(Problem to work on) Where the line containing "mouse_move(274, 329)" appears below, start there and repeat each line exactly to the end. Leave the pictures out.
━━ Available data ━━
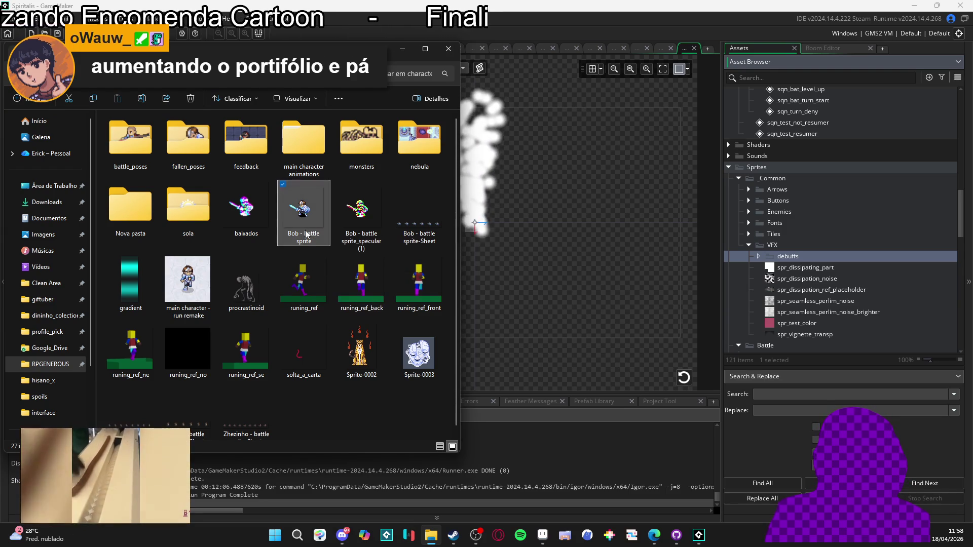
left_click(262, 274)
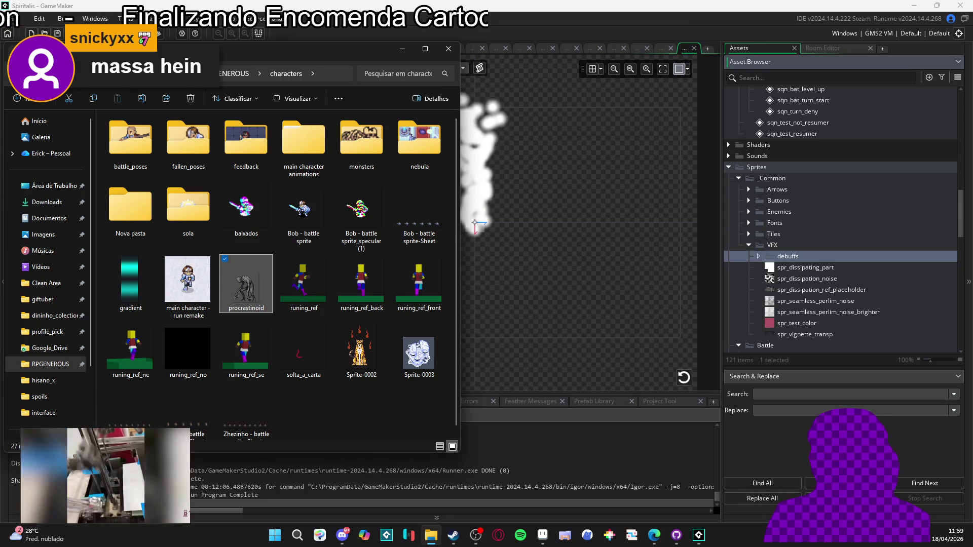
left_click(654, 535)
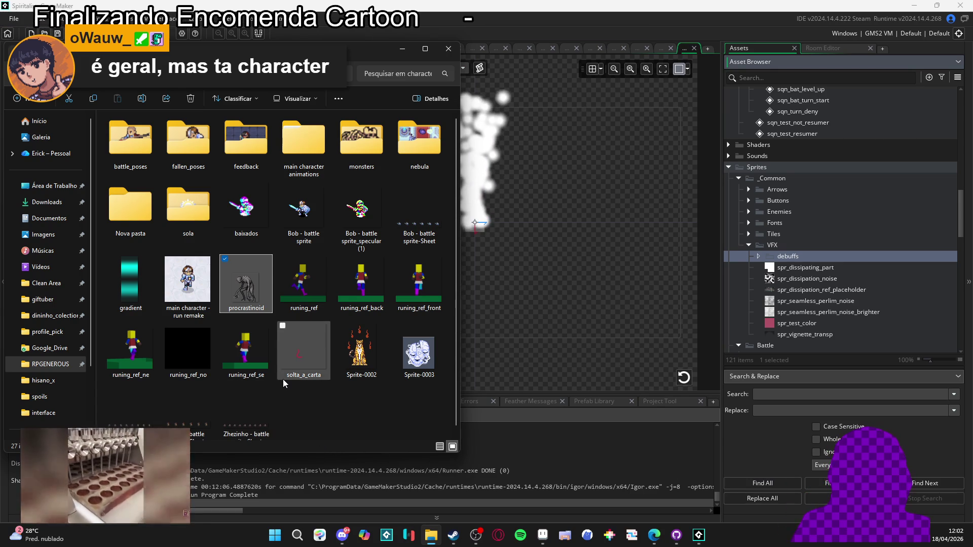
Go up from characters to the RPGENEROUS folder in Explorer and open vfx.
mouse_move(276, 384)
left_mouse_down()
mouse_move(274, 329)
mouse_move(266, 388)
mouse_move(275, 396)
mouse_move(275, 328)
mouse_move(284, 355)
mouse_move(275, 245)
mouse_move(275, 391)
mouse_move(273, 239)
mouse_move(276, 391)
left_mouse_up()
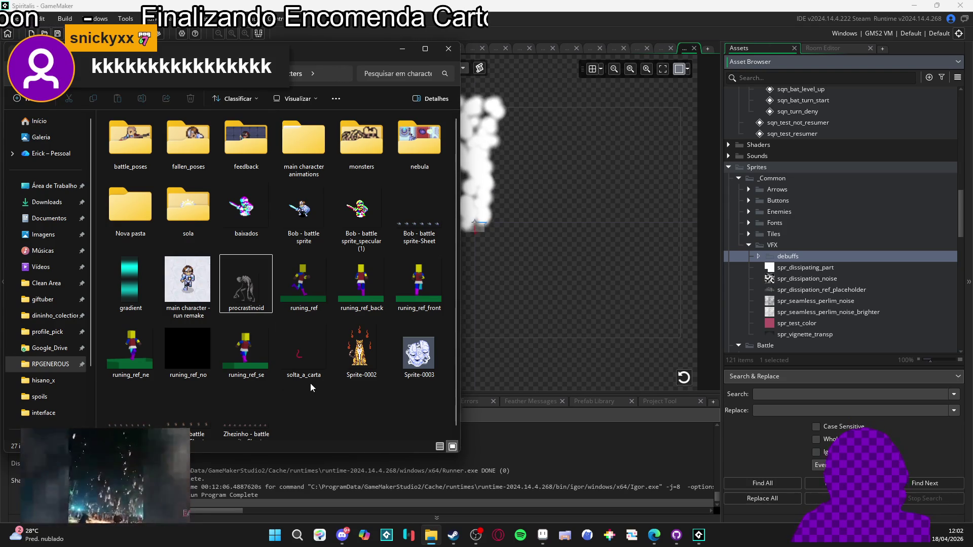
left_click(660, 4)
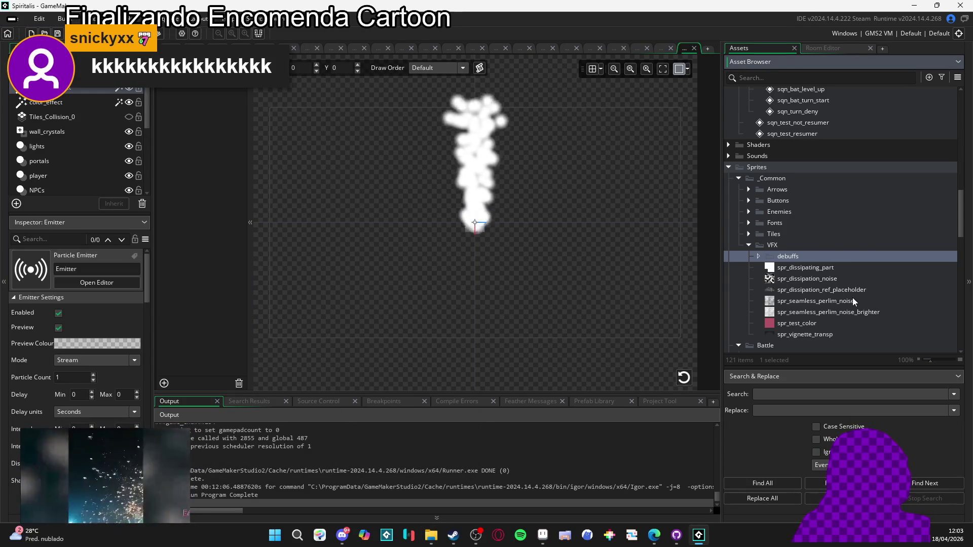
scroll(821, 299, "down", 3)
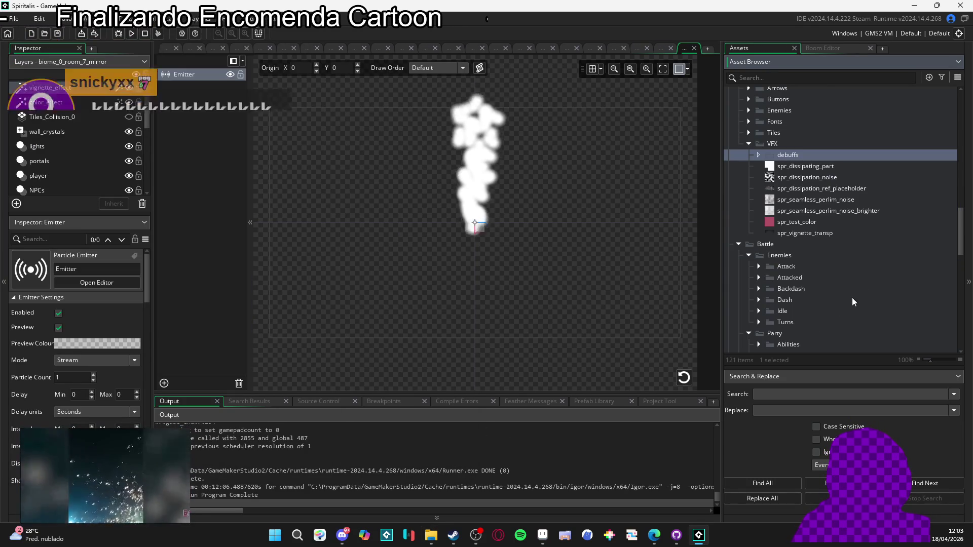
left_click(431, 535)
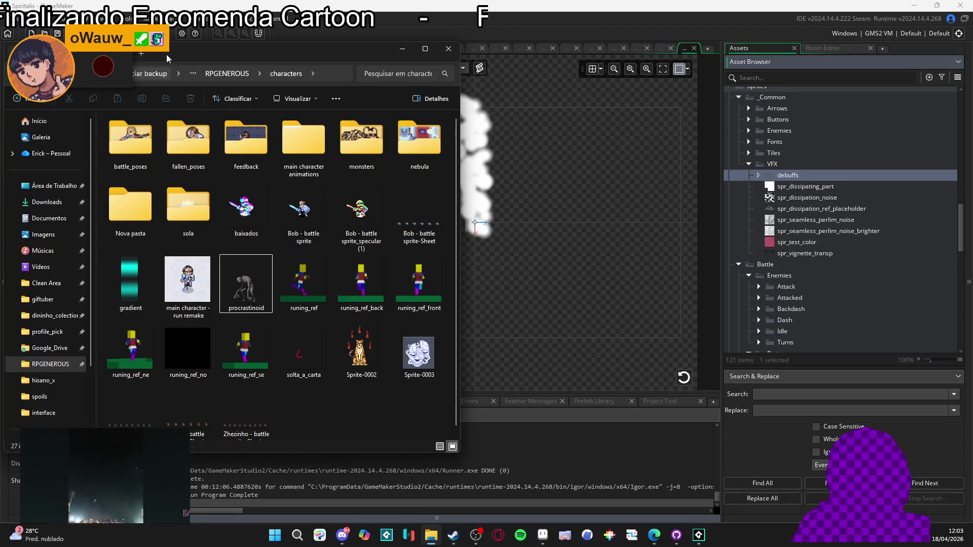
left_click(226, 74)
double_click(188, 280)
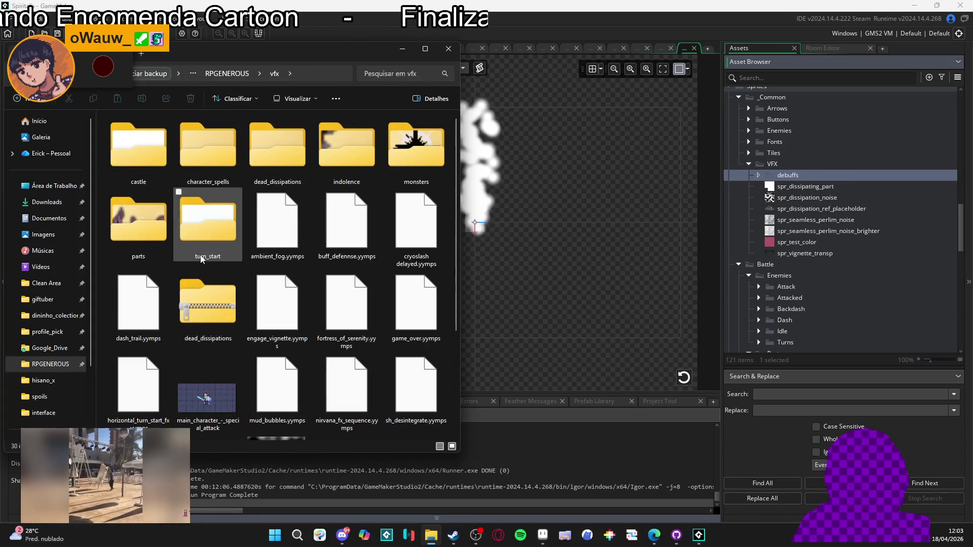
Open vfx > parts and drag spr_part_indolence into GameMaker's VFX debuffs group.
mouse_move(181, 227)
━━━
(Exercise output)
mouse_move(274, 329)
mouse_move(266, 388)
mouse_move(275, 396)
mouse_move(275, 328)
mouse_move(284, 355)
mouse_move(275, 245)
mouse_move(275, 391)
mouse_move(273, 239)
mouse_move(276, 391)
left_mouse_up()
left_click(660, 4)
scroll(821, 299, "down", 3)
left_click(431, 535)
left_click(226, 74)
double_click(188, 280)
Open vfx > parts and drag spr_part_indolence into GameMaker's VFX debuffs group.
mouse_move(181, 227)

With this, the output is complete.